[Edit difference data]
□ □ □ □

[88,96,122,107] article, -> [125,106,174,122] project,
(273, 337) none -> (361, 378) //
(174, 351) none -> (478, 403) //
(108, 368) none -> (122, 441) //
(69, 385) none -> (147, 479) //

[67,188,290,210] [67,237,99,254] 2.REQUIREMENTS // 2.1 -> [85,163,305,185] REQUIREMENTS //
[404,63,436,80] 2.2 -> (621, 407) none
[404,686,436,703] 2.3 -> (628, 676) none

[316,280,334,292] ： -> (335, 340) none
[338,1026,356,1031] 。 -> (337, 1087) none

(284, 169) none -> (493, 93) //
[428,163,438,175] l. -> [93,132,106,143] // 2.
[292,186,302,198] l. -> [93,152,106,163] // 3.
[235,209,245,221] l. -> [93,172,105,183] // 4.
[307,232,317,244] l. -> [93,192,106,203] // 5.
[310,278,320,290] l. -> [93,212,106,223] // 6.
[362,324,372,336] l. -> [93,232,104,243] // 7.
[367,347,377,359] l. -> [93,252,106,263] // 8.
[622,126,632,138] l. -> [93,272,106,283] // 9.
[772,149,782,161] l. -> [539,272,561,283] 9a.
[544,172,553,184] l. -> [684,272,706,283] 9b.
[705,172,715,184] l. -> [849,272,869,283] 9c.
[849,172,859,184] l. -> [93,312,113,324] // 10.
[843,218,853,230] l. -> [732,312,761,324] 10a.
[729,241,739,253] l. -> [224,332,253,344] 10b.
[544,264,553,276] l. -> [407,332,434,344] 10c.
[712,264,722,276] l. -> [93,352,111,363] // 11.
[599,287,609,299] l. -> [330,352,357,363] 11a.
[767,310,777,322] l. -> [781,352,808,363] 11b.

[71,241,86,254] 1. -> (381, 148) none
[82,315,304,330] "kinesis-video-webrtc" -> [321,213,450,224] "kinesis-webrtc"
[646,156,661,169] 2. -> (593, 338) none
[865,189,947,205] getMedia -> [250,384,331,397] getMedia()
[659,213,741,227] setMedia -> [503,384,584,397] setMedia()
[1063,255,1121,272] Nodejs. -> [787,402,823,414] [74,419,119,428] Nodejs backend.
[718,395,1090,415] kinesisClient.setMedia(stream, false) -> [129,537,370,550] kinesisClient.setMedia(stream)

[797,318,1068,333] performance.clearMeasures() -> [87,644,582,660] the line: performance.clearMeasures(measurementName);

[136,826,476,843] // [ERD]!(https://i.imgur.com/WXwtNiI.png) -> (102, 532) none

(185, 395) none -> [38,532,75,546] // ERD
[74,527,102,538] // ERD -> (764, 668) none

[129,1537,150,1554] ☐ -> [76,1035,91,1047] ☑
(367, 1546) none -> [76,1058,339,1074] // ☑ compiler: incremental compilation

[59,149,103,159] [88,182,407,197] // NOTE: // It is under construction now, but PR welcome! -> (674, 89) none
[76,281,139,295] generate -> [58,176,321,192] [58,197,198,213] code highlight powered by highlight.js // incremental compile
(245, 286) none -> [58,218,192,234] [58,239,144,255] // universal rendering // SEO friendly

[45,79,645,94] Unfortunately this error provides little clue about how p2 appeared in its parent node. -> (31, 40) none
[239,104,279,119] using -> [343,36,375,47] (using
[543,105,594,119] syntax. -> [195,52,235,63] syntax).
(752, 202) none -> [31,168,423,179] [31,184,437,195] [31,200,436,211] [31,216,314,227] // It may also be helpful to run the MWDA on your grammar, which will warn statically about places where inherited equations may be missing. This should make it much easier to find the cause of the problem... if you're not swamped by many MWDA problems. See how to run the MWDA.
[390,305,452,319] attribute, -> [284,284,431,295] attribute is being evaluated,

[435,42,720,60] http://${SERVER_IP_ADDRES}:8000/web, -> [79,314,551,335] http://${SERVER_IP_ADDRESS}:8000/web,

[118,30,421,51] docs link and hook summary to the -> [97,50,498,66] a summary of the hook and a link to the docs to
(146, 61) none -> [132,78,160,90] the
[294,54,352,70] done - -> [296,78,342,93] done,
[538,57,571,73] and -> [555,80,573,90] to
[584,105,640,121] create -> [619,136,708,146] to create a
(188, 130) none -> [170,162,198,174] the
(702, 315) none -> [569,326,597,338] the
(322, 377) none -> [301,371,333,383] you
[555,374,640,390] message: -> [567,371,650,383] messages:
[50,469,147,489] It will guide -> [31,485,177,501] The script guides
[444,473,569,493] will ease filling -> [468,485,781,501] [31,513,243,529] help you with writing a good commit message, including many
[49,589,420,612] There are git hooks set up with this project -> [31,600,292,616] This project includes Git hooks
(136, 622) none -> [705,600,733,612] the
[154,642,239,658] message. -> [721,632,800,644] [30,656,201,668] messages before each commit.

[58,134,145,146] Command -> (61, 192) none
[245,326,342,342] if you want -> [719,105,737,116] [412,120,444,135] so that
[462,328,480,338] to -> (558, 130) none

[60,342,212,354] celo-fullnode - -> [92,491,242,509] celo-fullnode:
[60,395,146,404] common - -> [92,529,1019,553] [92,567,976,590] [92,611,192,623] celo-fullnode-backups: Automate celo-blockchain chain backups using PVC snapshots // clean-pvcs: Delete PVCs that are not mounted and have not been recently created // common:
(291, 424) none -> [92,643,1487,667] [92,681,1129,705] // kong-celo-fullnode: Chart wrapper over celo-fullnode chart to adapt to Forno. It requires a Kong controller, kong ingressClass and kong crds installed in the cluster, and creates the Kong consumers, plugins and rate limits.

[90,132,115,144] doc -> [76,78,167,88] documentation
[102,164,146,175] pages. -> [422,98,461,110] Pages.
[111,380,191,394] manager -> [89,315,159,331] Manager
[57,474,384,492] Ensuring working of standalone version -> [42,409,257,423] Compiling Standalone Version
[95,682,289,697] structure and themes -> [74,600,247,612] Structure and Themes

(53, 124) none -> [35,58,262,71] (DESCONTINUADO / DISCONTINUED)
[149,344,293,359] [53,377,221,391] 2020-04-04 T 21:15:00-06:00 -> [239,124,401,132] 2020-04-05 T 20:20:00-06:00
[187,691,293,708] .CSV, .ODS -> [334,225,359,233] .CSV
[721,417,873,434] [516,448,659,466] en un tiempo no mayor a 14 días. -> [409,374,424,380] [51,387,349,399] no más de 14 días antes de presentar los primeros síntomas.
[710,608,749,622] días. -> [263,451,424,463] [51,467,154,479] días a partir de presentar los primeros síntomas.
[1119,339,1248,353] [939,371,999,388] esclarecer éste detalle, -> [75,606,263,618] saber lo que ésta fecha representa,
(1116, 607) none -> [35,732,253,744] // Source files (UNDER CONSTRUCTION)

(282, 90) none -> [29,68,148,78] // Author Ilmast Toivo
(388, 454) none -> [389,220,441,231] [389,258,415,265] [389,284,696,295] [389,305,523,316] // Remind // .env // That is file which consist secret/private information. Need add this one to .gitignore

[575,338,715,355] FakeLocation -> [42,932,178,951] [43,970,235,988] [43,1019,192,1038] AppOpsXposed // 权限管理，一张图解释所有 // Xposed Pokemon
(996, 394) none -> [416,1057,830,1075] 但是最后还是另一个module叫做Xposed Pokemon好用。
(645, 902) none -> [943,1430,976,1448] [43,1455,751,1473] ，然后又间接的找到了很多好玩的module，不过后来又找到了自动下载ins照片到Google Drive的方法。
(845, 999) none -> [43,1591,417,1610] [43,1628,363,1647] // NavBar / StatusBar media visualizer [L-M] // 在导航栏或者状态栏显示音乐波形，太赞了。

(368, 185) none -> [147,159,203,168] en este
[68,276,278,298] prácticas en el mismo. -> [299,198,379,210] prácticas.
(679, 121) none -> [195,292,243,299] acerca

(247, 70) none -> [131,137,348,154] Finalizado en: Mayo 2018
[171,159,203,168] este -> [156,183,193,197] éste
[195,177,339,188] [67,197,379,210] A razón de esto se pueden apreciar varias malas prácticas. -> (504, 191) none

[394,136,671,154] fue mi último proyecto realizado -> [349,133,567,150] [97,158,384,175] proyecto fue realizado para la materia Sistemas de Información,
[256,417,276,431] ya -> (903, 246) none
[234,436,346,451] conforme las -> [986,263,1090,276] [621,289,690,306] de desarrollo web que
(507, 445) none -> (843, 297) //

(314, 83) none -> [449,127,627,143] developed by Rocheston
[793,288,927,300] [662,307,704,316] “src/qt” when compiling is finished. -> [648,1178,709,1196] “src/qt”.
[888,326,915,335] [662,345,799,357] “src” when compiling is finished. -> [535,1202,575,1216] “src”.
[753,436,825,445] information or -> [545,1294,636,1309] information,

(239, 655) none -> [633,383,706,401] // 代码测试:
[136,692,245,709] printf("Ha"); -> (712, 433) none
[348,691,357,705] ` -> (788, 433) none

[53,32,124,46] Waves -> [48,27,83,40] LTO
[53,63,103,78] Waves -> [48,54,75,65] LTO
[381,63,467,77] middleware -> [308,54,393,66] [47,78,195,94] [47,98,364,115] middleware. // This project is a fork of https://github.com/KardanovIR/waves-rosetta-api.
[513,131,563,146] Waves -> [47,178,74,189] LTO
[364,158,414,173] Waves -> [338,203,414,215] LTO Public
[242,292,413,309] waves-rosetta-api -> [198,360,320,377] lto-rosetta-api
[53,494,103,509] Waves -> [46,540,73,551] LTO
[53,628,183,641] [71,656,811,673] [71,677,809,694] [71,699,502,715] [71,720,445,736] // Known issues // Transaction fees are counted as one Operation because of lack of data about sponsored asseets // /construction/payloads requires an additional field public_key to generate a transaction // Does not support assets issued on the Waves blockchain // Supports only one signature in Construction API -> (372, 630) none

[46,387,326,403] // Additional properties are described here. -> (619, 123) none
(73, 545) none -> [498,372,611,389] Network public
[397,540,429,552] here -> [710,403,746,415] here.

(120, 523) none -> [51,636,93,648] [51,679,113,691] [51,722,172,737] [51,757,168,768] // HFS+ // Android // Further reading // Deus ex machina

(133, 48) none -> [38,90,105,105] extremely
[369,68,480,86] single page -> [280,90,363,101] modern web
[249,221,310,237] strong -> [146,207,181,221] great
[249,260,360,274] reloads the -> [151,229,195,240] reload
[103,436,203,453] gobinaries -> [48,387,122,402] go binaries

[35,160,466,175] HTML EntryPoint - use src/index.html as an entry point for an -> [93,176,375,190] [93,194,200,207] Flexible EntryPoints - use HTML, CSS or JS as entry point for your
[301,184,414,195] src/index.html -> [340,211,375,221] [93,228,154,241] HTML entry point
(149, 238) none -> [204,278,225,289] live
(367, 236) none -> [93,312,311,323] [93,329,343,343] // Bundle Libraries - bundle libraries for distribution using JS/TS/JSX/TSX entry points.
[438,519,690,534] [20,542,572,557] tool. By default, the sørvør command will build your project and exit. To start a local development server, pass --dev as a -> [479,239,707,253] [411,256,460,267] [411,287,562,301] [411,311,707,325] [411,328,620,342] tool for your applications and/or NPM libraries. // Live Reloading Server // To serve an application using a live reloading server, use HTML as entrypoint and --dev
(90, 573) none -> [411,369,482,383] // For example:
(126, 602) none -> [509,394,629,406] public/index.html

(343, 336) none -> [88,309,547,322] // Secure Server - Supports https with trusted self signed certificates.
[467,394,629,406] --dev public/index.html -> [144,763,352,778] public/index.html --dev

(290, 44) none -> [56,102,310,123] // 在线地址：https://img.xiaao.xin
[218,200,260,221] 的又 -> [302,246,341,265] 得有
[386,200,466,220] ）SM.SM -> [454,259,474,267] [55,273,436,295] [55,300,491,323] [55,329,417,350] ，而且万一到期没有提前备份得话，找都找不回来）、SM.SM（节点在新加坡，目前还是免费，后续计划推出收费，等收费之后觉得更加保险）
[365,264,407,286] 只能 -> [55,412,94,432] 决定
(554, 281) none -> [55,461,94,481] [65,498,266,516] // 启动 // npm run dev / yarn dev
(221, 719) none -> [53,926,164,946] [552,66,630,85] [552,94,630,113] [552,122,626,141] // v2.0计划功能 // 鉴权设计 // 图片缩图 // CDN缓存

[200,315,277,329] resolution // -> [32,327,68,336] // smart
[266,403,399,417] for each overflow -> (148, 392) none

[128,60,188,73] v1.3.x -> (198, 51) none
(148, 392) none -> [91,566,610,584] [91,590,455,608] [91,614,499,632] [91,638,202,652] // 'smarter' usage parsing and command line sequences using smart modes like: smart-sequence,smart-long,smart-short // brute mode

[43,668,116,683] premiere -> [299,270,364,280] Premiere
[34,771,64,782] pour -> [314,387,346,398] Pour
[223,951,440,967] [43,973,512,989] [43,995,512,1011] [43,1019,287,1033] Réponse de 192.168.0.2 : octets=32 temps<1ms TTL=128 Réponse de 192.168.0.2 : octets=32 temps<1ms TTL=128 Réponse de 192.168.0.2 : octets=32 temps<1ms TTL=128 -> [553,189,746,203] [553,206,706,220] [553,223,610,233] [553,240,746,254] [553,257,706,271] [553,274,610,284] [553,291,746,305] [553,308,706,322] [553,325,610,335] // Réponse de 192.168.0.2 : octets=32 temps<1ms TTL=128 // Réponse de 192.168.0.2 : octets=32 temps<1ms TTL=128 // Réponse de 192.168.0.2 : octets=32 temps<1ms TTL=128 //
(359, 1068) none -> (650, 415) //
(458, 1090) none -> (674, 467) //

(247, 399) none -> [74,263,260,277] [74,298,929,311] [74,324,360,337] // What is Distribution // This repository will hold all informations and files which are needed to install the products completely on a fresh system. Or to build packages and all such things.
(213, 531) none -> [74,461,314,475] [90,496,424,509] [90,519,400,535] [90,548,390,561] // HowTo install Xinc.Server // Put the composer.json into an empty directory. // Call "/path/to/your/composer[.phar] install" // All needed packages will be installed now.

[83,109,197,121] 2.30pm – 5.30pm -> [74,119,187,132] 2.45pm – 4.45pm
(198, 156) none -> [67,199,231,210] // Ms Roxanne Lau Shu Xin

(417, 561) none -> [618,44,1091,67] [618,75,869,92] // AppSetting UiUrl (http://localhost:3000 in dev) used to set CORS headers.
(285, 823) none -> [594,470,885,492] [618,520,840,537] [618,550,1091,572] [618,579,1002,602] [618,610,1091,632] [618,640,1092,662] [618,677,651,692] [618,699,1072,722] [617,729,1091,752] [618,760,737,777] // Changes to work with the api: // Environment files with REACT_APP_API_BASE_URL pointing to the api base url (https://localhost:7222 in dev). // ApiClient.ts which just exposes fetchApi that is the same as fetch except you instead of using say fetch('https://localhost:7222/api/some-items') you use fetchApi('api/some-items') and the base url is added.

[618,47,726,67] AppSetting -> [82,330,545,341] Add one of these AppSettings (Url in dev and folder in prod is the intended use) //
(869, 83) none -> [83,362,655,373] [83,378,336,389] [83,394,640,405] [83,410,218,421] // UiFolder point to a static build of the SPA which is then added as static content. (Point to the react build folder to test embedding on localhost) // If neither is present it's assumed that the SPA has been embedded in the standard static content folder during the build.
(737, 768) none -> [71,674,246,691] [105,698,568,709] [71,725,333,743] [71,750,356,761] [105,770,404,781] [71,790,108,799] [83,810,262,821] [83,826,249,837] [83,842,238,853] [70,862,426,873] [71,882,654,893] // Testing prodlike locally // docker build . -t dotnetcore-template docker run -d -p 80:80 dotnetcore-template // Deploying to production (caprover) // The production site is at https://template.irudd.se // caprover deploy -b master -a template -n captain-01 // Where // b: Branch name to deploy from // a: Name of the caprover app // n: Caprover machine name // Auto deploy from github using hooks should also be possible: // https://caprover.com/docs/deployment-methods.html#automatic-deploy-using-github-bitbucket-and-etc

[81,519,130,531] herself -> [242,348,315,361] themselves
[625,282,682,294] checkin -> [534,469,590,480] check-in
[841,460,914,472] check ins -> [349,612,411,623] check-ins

□ □ □ □

What is needed >> Write down again, exactly as given, only the lines above that fall from the line with "(845, 999) none" to the line with "[753,436,825,445] information or", inclusive.

Answer to this task >>
(845, 999) none -> [43,1591,417,1610] [43,1628,363,1647] // NavBar / StatusBar media visualizer [L-M] // 在导航栏或者状态栏显示音乐波形，太赞了。

(368, 185) none -> [147,159,203,168] en este
[68,276,278,298] prácticas en el mismo. -> [299,198,379,210] prácticas.
(679, 121) none -> [195,292,243,299] acerca

(247, 70) none -> [131,137,348,154] Finalizado en: Mayo 2018
[171,159,203,168] este -> [156,183,193,197] éste
[195,177,339,188] [67,197,379,210] A razón de esto se pueden apreciar varias malas prácticas. -> (504, 191) none

[394,136,671,154] fue mi último proyecto realizado -> [349,133,567,150] [97,158,384,175] proyecto fue realizado para la materia Sistemas de Información,
[256,417,276,431] ya -> (903, 246) none
[234,436,346,451] conforme las -> [986,263,1090,276] [621,289,690,306] de desarrollo web que
(507, 445) none -> (843, 297) //

(314, 83) none -> [449,127,627,143] developed by Rocheston
[793,288,927,300] [662,307,704,316] “src/qt” when compiling is finished. -> [648,1178,709,1196] “src/qt”.
[888,326,915,335] [662,345,799,357] “src” when compiling is finished. -> [535,1202,575,1216] “src”.
[753,436,825,445] information or -> [545,1294,636,1309] information,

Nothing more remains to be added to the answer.